Task statement
I need the number of lines in the listing below that contain "machines", and only that number.

Data in this exercise
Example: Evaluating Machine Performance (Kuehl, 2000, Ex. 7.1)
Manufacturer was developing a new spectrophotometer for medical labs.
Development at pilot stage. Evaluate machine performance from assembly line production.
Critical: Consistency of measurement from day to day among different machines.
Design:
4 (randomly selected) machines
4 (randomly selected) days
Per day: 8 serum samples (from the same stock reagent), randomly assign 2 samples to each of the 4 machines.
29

Task answer
3